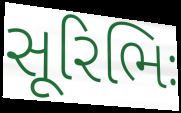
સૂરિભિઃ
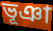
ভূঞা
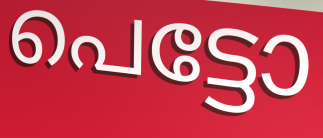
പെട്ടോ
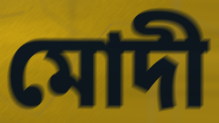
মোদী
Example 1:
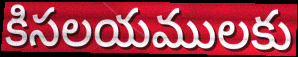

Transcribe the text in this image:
·····
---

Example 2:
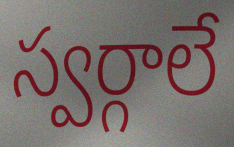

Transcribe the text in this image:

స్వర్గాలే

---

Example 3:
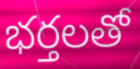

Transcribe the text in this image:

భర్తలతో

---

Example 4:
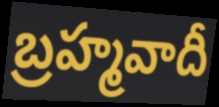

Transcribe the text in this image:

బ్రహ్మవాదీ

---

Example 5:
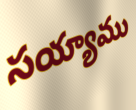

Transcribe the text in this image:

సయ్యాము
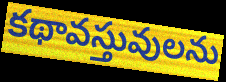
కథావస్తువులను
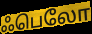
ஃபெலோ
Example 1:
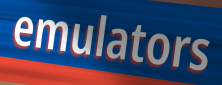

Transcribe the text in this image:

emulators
·····
#### WHAT YOU SHOULD DO
The answer is every line in the data where the word "Example" appears.

#### RESPONSE TO THE TASK
Example 1:
Example 2:
Example 3:
Example 4:
Example 5:
Example 1:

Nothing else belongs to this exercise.